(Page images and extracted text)
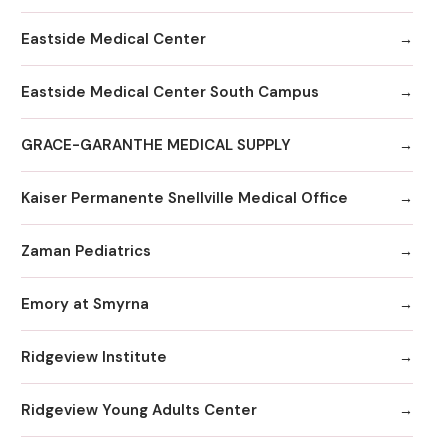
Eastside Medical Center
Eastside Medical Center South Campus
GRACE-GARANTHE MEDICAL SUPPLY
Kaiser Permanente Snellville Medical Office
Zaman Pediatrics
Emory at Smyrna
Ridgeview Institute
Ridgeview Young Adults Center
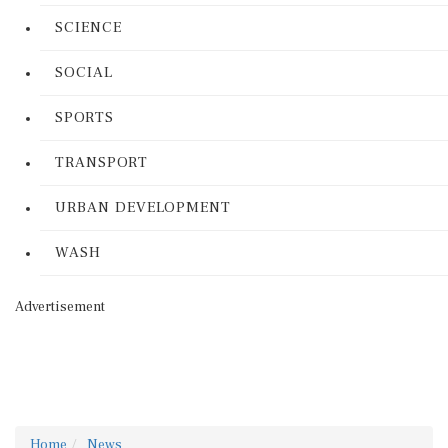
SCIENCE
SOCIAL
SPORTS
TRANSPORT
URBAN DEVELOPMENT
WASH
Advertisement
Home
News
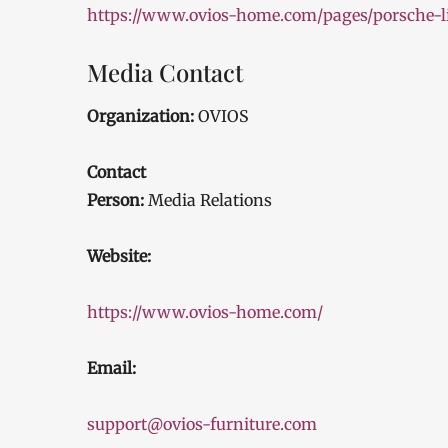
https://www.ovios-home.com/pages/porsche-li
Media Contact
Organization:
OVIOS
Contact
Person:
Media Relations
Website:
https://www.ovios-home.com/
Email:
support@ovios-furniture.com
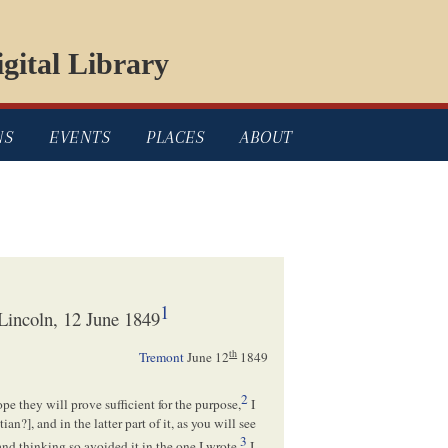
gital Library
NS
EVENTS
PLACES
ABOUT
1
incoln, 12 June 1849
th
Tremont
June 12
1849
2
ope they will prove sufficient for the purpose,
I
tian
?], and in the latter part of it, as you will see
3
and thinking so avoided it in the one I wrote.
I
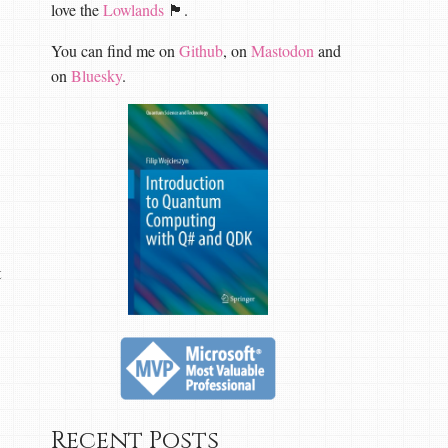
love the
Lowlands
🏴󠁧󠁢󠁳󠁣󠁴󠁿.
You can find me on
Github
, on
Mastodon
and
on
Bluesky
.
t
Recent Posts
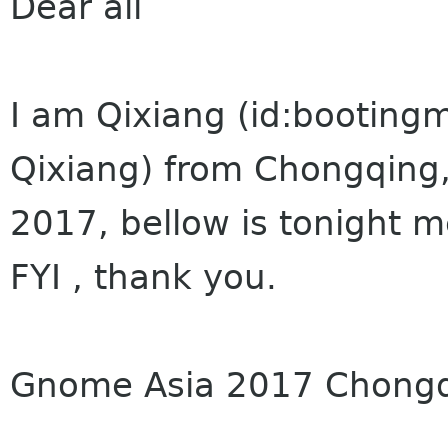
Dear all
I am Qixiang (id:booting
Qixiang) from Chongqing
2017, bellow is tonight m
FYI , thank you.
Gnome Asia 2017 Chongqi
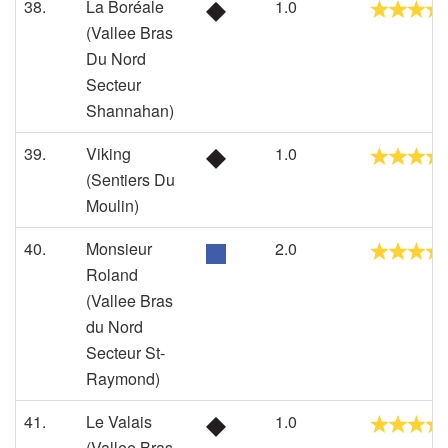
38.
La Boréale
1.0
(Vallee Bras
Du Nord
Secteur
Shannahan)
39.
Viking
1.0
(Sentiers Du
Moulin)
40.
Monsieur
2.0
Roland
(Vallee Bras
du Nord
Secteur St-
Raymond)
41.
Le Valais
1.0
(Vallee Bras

---

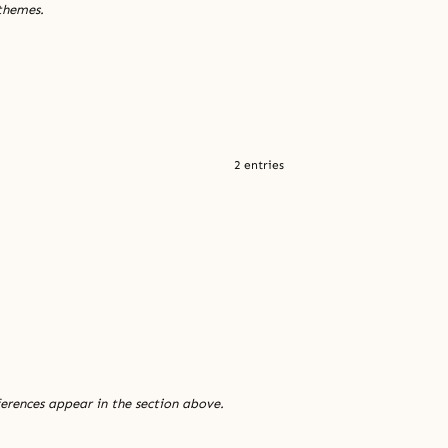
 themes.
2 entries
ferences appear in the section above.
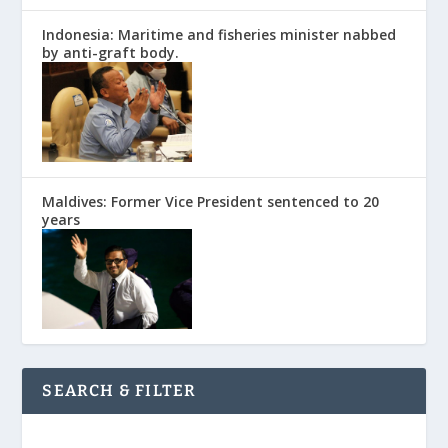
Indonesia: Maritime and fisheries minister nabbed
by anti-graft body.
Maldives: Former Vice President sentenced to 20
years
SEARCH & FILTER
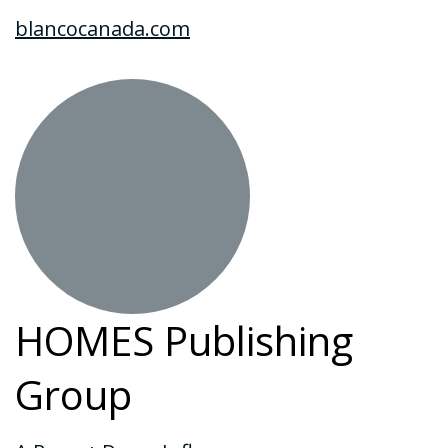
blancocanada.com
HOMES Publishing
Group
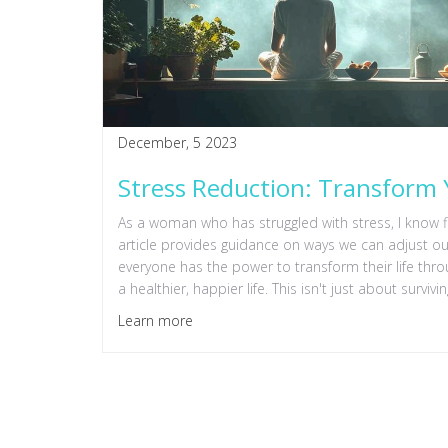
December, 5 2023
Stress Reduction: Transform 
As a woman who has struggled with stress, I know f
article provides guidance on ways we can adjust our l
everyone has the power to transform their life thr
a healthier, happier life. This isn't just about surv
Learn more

| Exercise objective |
Wherever the string "https" is found in the entries, copy the line it sits in.

| Reply to the task |
https://www.ovios-home.com/pages/porsche-li
https://www.ovios-home.com/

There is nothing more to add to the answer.